» **Written task**: From the entries that follow, pick out all lines holding "Kezdje".

» **Records to process**:
⁂

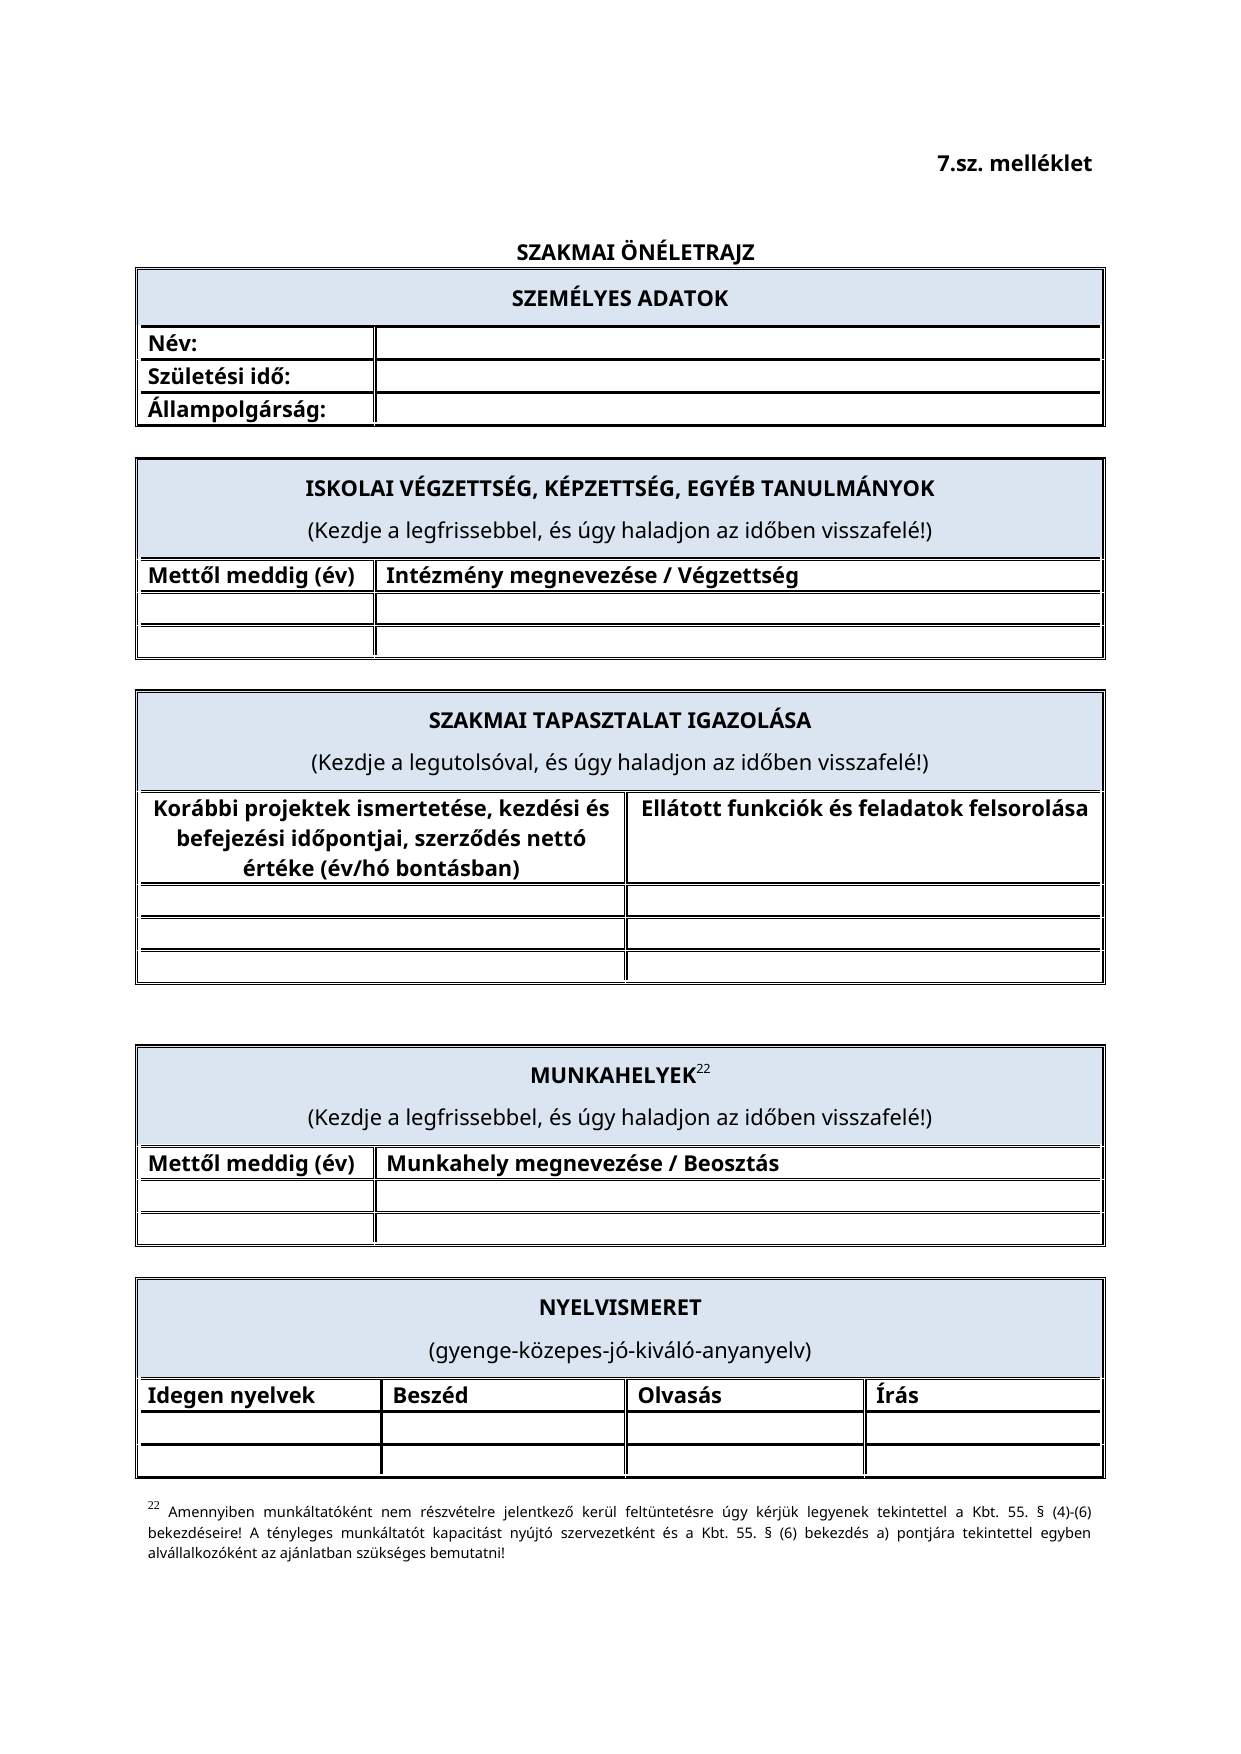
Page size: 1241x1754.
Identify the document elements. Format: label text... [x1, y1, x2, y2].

table_header SZAKMAI tapasztalat Igazolása (Kezdje a legutolsóval, és úgy haladjon az időben visszafelé!) [138, 693, 1102, 790]
table_cell Ellátott funkciók és feladatok felsorolása [626, 790, 1104, 882]
table_cell [136, 1443, 381, 1476]
table_cell [865, 1443, 1104, 1476]
table_cell [628, 915, 1103, 948]
text 7.sz. melléklet [148, 148, 1092, 177]
table_cell [138, 1178, 373, 1211]
table_cell [138, 1410, 380, 1443]
table_cell Beszéd [383, 1380, 624, 1410]
table_cell Mettől meddig (év) [138, 1145, 373, 1177]
table_cell [383, 1413, 624, 1443]
table_cell [375, 1211, 1104, 1243]
table_cell [138, 882, 624, 915]
table_cell [375, 391, 1102, 424]
table_cell Írás [865, 1377, 1104, 1410]
table_cell [138, 590, 373, 623]
table_cell Születési idő: [136, 358, 373, 391]
table_header MUNKAHELYEK (Kezdje a legfrissebbel, és úgy haladjon az időben visszafelé!) [138, 1048, 1102, 1144]
table_header SZEMÉLYES ADATOK [138, 270, 1102, 325]
table_cell [138, 915, 624, 948]
table_cell [375, 623, 1103, 656]
table_cell Idegen nyelvek [136, 1377, 381, 1410]
table_cell [377, 358, 1104, 391]
table_cell Munkahely megnevezése / Beosztás [377, 1145, 1103, 1177]
table_header ISKOLAI VÉGZETTSÉG, KÉPZETTSÉG, EGYÉB TANULMÁNYOK (Kezdje a legfrissebbel, és úgy haladjon az időben visszafelé!) [138, 460, 1102, 557]
table_header NYELVISMERET (gyenge-közepes-jó-kiváló-anyanyelv) [138, 1280, 1102, 1377]
table_cell [138, 623, 375, 656]
table_cell [377, 590, 1103, 623]
table_cell [381, 1443, 626, 1476]
table_cell [136, 1211, 375, 1243]
table_cell [867, 1410, 1102, 1443]
table_cell [138, 948, 626, 981]
table_cell Intézmény megnevezése / Végzettség [377, 557, 1103, 590]
table_cell [628, 882, 1103, 915]
table_cell Állampolgárság: [138, 391, 375, 424]
table_cell Név: [138, 325, 373, 358]
table_cell [626, 1443, 865, 1476]
table_cell Olvasás [628, 1380, 863, 1410]
text Szakmai önéletrajz [443, 237, 1092, 267]
table_cell [628, 1413, 863, 1443]
table_cell Mettől meddig (év) [138, 557, 373, 590]
table_cell [377, 325, 1102, 358]
table_cell [377, 1178, 1103, 1211]
table_cell Korábbi projektek ismertetése, kezdési és befejezési időpontjai, szerződés nettó értéke (év/hó bontásban) [136, 790, 626, 882]
table_cell [626, 948, 1103, 981]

⁂

» **Result for this exercise**:
table_header SZAKMAI tapasztalat Igazolása (Kezdje a legutolsóval, és úgy haladjon az időben visszafelé!) [138, 693, 1102, 790]
table_header MUNKAHELYEK (Kezdje a legfrissebbel, és úgy haladjon az időben visszafelé!) [138, 1048, 1102, 1144]
table_header ISKOLAI VÉGZETTSÉG, KÉPZETTSÉG, EGYÉB TANULMÁNYOK (Kezdje a legfrissebbel, és úgy haladjon az időben visszafelé!) [138, 460, 1102, 557]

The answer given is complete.